Selain enzim-enzim yang terdapat dalam kulit itu sendiri juga terdapat pula enzim-enzim yang
dihasilkan oleh mikroorganisme penyerang kulit seperti halnya bakteri, jamur maupun
mikroorganisme lain. Gabungan enzim-enzim dari kulit itu sendiri dengan enzim dari
mikroorganisme tersebut akan mempercepat proses degradasi terhadap komponen kulit dan hasil
digestinya disebut lisis.
Komponen kulit yang paling penting untuk dipertahankan adalah protein kolagen, karena
kolagen merupakan struktur utama yang dibutuhkan dalam proses penyamakan kulit dan sangat
menentukan kualitas akhir dari kulit tersamak (leather). Dalam upaya mempertahankan struktur
kulit sangat perlu dilakukan proses pengawetan sebelum dilakukan proses penyimpanan.
DAFTAR PUSTAKA:

Abustam, E., Said. M.I, Wahyuddin, E, Sukendar, N.K. 2002. Produksi Gelatin dan Produk
Kapsul dari Kulit Kaki Ayam. Laporan Penelitian Proyek Hibah Bersaing X. Fakultas
Peternakan Universitas Hasanuddin, Makassar.

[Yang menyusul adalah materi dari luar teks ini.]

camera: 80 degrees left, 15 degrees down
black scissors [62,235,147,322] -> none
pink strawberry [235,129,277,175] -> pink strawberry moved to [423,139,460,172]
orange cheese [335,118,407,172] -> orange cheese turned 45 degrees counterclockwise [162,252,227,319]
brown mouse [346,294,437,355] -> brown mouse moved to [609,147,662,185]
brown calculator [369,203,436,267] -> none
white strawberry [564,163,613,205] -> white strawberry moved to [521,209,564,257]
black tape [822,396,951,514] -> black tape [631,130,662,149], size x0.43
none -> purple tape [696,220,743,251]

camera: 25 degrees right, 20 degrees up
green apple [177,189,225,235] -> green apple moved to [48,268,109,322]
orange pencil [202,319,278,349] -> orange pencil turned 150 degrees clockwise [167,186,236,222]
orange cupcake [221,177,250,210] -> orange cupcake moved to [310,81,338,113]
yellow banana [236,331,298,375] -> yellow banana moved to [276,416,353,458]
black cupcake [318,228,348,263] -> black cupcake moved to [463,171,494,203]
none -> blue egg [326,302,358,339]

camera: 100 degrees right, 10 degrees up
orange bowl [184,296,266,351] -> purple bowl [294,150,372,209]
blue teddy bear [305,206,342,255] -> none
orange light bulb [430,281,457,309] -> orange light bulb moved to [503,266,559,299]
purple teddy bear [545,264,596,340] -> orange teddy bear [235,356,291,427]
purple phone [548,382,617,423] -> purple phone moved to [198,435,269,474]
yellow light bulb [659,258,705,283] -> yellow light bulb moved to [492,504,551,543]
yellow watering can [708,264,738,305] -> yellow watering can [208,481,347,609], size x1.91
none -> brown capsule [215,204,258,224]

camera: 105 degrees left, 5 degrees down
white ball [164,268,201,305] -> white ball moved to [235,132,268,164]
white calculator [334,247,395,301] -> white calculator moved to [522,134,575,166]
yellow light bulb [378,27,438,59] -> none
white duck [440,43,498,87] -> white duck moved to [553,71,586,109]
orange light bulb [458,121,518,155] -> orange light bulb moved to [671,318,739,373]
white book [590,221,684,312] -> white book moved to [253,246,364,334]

Djojowidagdo, S 1999. Histologi Sebagai Ilmu Dasar dan Perannya dalam Pengembangan Iptek
Pengolahan Kulit. Program Pascasarjana Universitas Gadjah Mada, Yogyakarta.

Junqueira., L.C., Corneiro, J dan Kelly, R.O. 1998. Alih Bahasa : Tambayong, J. 1998.
Histologi Dasar. EGC Penerbit Buku Kedokteran, Jakarta.

LP.POM-MUI. 1997. Tulang yang berserakan. Jurnal halal. Bogor.

Pearson, A.M and Dutson, T.R. 1992. Inedible Meat By-Products. Advances In Meat Research.
Vol.8. Elsevier Applied Science, London and New York.

Roddy, W.T. 1956. Histology of Animal Skins. Chapt.2. Vol I. in The Chemistry and
Technology of Leather. Robert E. Krieger Publishing Co. Huntington, New York.

Sarkar, K.T. 1995. Theory and Practice Leather Manufacture. THE AUTHOR. 4. Second
Avenue. Mahatma Ghandi Road. 600 041

Sukarbowo, P dan Sudarjo, S. 1989. Pengetahuan Dasar Teknologi Penyamakan Kulit.


Akademi,Teknologi Kulit, Yogyakarta.